Stored data entries
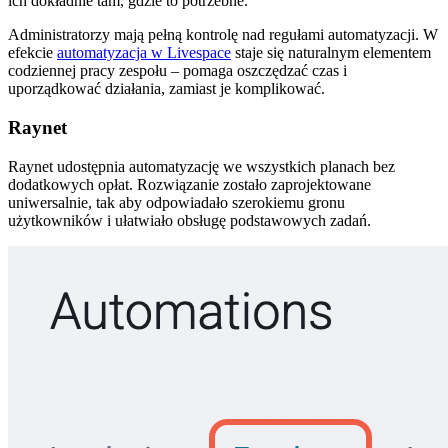
ich dokładnie tam, gdzie to potrzebne.
Administratorzy mają pełną kontrolę nad regułami automatyzacji. W
efekcie
automatyzacja w Livespace
staje się naturalnym elementem
codziennej pracy zespołu – pomaga oszczędzać czas i
uporządkować działania, zamiast je komplikować.
Raynet
Raynet udostępnia automatyzację we wszystkich planach bez
dodatkowych opłat. Rozwiązanie zostało zaprojektowane
uniwersalnie, tak aby odpowiadało szerokiemu gronu
użytkowników i ułatwiało obsługę podstawowych zadań.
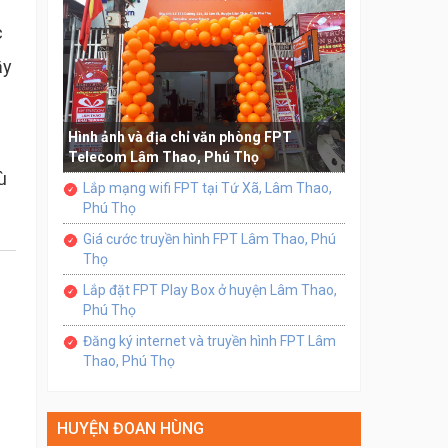
c
ầy
Hình ảnh và địa chỉ văn phòng FPT
Telecom Lâm Thao, Phú Thọ
ù
Lắp mạng wifi FPT tại Tứ Xã, Lâm Thao,
Phú Thọ
Giá cước truyền hình FPT Lâm Thao, Phú
Thọ
Lắp đặt FPT Play Box ở huyện Lâm Thao,
Phú Thọ
Đăng ký internet và truyền hình FPT Lâm
Thao, Phú Thọ
HUYỆN ĐOAN HÙNG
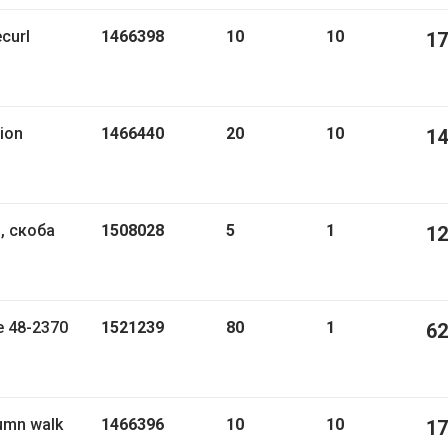
1466398
10
10
17
1466440
20
10
14
1508028
5
1
12
ке 48-2370
1521239
80
1
62
1466396
10
10
17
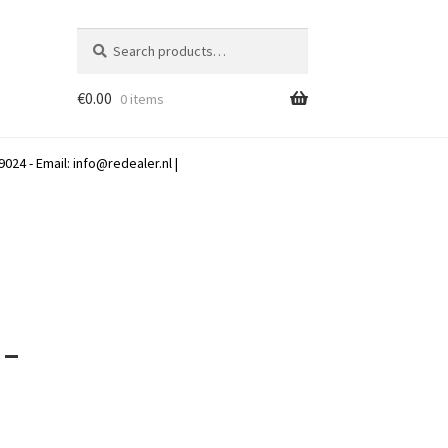
Search
Search
for:
€
0.00
0 items
024 - Email:
info@redealer.nl
|
 –
d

EXERCISE AIM:
Could you change every "Raynet" in the data above to "Raynet CRM", leaving everything else the same and omitting the pictures from your reply?

WRITTEN RESPONSE:
ich dokładnie tam, gdzie to potrzebne.
Administratorzy mają pełną kontrolę nad regułami automatyzacji. W
efekcie
automatyzacja w Livespace
staje się naturalnym elementem
codziennej pracy zespołu – pomaga oszczędzać czas i
uporządkować działania, zamiast je komplikować.
Raynet CRM
Raynet CRM udostępnia automatyzację we wszystkich planach bez
dodatkowych opłat. Rozwiązanie zostało zaprojektowane
uniwersalnie, tak aby odpowiadało szerokiemu gronu
użytkowników i ułatwiało obsługę podstawowych zadań.
c
ầy
Hình ảnh và địa chỉ văn phòng FPT
Telecom Lâm Thao, Phú Thọ
ù
Lắp mạng wifi FPT tại Tứ Xã, Lâm Thao,
Phú Thọ
Giá cước truyền hình FPT Lâm Thao, Phú
Thọ
Lắp đặt FPT Play Box ở huyện Lâm Thao,
Phú Thọ
Đăng ký internet và truyền hình FPT Lâm
Thao, Phú Thọ
HUYỆN ĐOAN HÙNG
1466398
10
10
17
1466440
20
10
14
1508028
5
1
12
ке 48-2370
1521239
80
1
62
1466396
10
10
17
Search
Search
for:
€
0.00
0 items
024 - Email:
info@redealer.nl
|
 –
d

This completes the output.